Giving adrenalin to people with snakebites helps prevent severe allergic reactions to antivenom treatment, new research finds.
There's a high rate of acute adverse reactions to antivenom, according to the study. But giving low-dose adrenaline to patients who have been bitten by a poisonous snake before administering antivenom reduces the risk of severe allergic reactions.
The study, conducted by researchers from the University of Kelaniya in Sri Lanka, involved more than 1,000 people hospitalised for snakebites. Patients were given low-dose adrenaline, promethazine, hydrocortisone or placebo immediately before treatment with antivenom. The treatments were administered alone and in all possible combinations.
Antivenom and snakebites
The study found that adrenaline reduced severe reactions to the antivenom by 43% at one hour and by 38% over 48 hours.
Patients given hydrocortisone or promethazine did not experience those same benefits.
The researchers noted the findings are significant given the fact that in countries where snakebites are a major health problem, acute allergic reactions to poor quality antivenoms are common and often fatal.

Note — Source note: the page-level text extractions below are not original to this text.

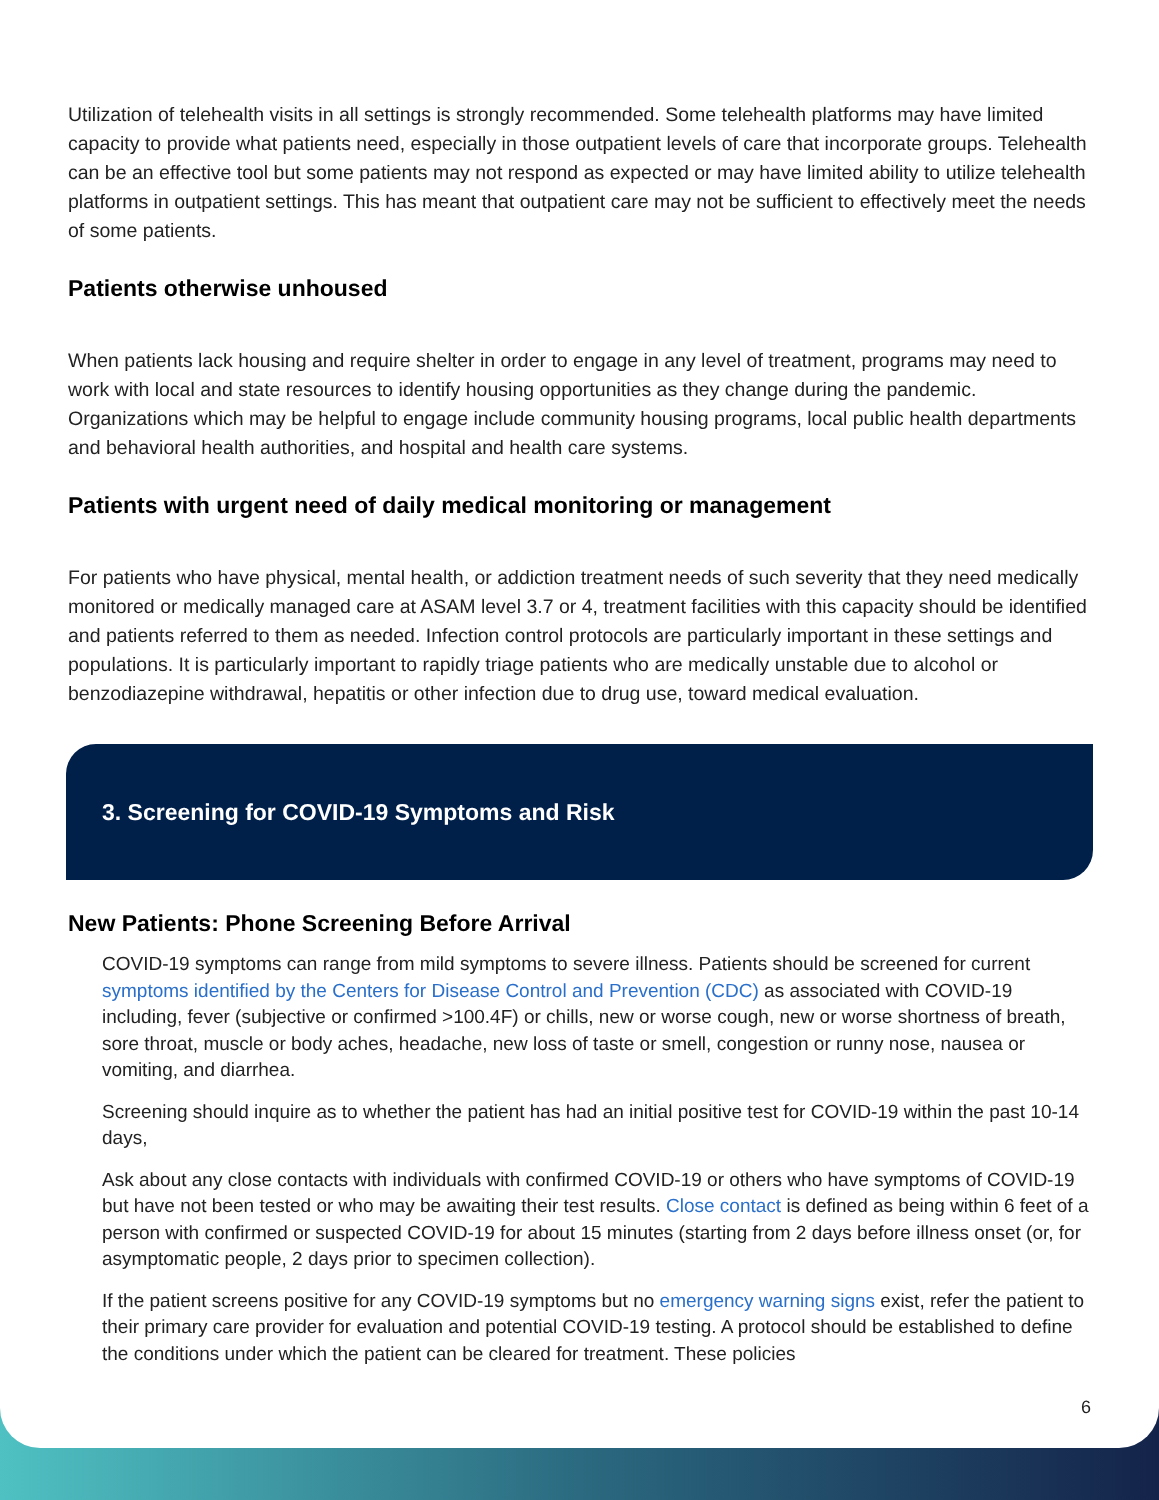Utilization of telehealth visits in all settings is strongly recommended. Some telehealth platforms may have limited capacity to provide what patients need, especially in those outpatient levels of care that incorporate groups. Telehealth can be an effective tool but some patients may not respond as expected or may have limited ability to utilize telehealth platforms in outpatient settings. This has meant that outpatient care may not be sufficient to effectively meet the needs of some patients.
Patients otherwise unhoused
When patients lack housing and require shelter in order to engage in any level of treatment, programs may need to work with local and state resources to identify housing opportunities as they change during the pandemic. Organizations which may be helpful to engage include community housing programs, local public health departments and behavioral health authorities, and hospital and health care systems.
Patients with urgent need of daily medical monitoring or management
For patients who have physical, mental health, or addiction treatment needs of such severity that they need medically monitored or medically managed care at ASAM level 3.7 or 4, treatment facilities with this capacity should be identified and patients referred to them as needed. Infection control protocols are particularly important in these settings and populations. It is particularly important to rapidly triage patients who are medically unstable due to alcohol or benzodiazepine withdrawal, hepatitis or other infection due to drug use, toward medical evaluation.
3. Screening for COVID-19 Symptoms and Risk
New Patients: Phone Screening Before Arrival
COVID-19 symptoms can range from mild symptoms to severe illness. Patients should be screened for current symptoms identified by the Centers for Disease Control and Prevention (CDC) as associated with COVID-19 including, fever (subjective or confirmed >100.4F) or chills, new or worse cough, new or worse shortness of breath, sore throat, muscle or body aches, headache, new loss of taste or smell, congestion or runny nose, nausea or vomiting, and diarrhea.
Screening should inquire as to whether the patient has had an initial positive test for COVID-19 within the past 10-14 days,
Ask about any close contacts with individuals with confirmed COVID-19 or others who have symptoms of COVID-19 but have not been tested or who may be awaiting their test results. Close contact is defined as being within 6 feet of a person with confirmed or suspected COVID-19 for about 15 minutes (starting from 2 days before illness onset (or, for asymptomatic people, 2 days prior to specimen collection).
If the patient screens positive for any COVID-19 symptoms but no emergency warning signs exist, refer the patient to their primary care provider for evaluation and potential COVID-19 testing. A protocol should be established to define the conditions under which the patient can be cleared for treatment. These policies
6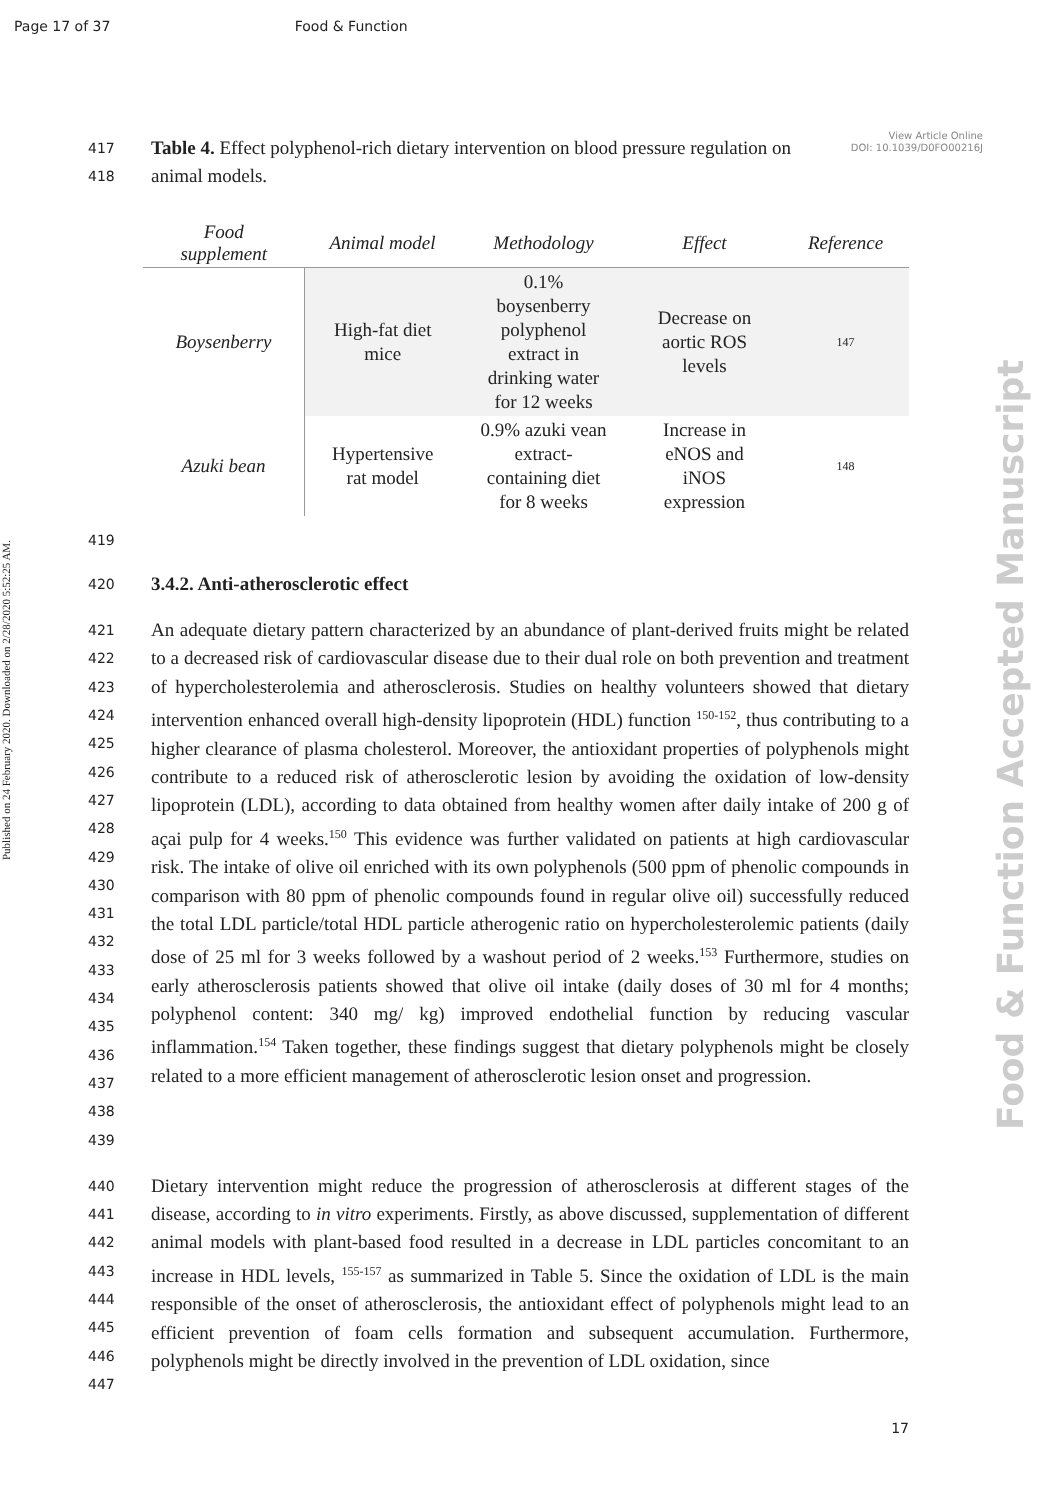Page 17 of 37 Food & Function
View Article Online
DOI: 10.1039/D0FO00216J
Published on 24 February 2020. Downloaded on 2/28/2020 5:52:25 AM.
Food & Function Accepted Manuscript
417 Table 4. Effect polyphenol-rich dietary intervention on blood pressure regulation on
418 animal models.
| Food supplement | Animal model | Methodology | Effect | Reference |
| --- | --- | --- | --- | --- |
| Boysenberry | High-fat diet mice | 0.1% boysenberry polyphenol extract in drinking water for 12 weeks | Decrease on aortic ROS levels | 147 |
| Azuki bean | Hypertensive rat model | 0.9% azuki vean extract- containing diet for 8 weeks | Increase in eNOS and iNOS expression | 148 |
419
420 3.4.2. Anti-atherosclerotic effect
421
422
423
424
425
426
427
428
429
430
431
432
433
434
435
436
437
438
439
An adequate dietary pattern characterized by an abundance of plant-derived fruits might be related to a decreased risk of cardiovascular disease due to their dual role on both prevention and treatment of hypercholesterolemia and atherosclerosis. Studies on healthy volunteers showed that dietary intervention enhanced overall high-density lipoprotein (HDL) function <sup>150-152</sup>, thus contributing to a higher clearance of plasma cholesterol. Moreover, the antioxidant properties of polyphenols might contribute to a reduced risk of atherosclerotic lesion by avoiding the oxidation of low-density lipoprotein (LDL), according to data obtained from healthy women after daily intake of 200 g of açai pulp for 4 weeks.<sup>150</sup> This evidence was further validated on patients at high cardiovascular risk. The intake of olive oil enriched with its own polyphenols (500 ppm of phenolic compounds in comparison with 80 ppm of phenolic compounds found in regular olive oil) successfully reduced the total LDL particle/total HDL particle atherogenic ratio on hypercholesterolemic patients (daily dose of 25 ml for 3 weeks followed by a washout period of 2 weeks.<sup>153</sup> Furthermore, studies on early atherosclerosis patients showed that olive oil intake (daily doses of 30 ml for 4 months; polyphenol content: 340 mg/ kg) improved endothelial function by reducing vascular inflammation.<sup>154</sup> Taken together, these findings suggest that dietary polyphenols might be closely related to a more efficient management of atherosclerotic lesion onset and progression.
440
441
442
443
444
445
446
447
Dietary intervention might reduce the progression of atherosclerosis at different stages of the disease, according to in vitro experiments. Firstly, as above discussed, supplementation of different animal models with plant-based food resulted in a decrease in LDL particles concomitant to an increase in HDL levels, <sup>155-157</sup> as summarized in Table 5. Since the oxidation of LDL is the main responsible of the onset of atherosclerosis, the antioxidant effect of polyphenols might lead to an efficient prevention of foam cells formation and subsequent accumulation. Furthermore, polyphenols might be directly involved in the prevention of LDL oxidation, since
17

"The need for concerted action by local health and regulatory authorities, the World Health Organization, and other stakeholders, including technology transfer programmes between antivenom manufacturers, to improve the quality of antivenom can not be overemphasizsd," said the study's authors in a news release.
"Until these overdue improvements come about, we have shown that pretreatment with low-dose adrenaline is an effective and safe therapy to prevent acute reactions to antivenom."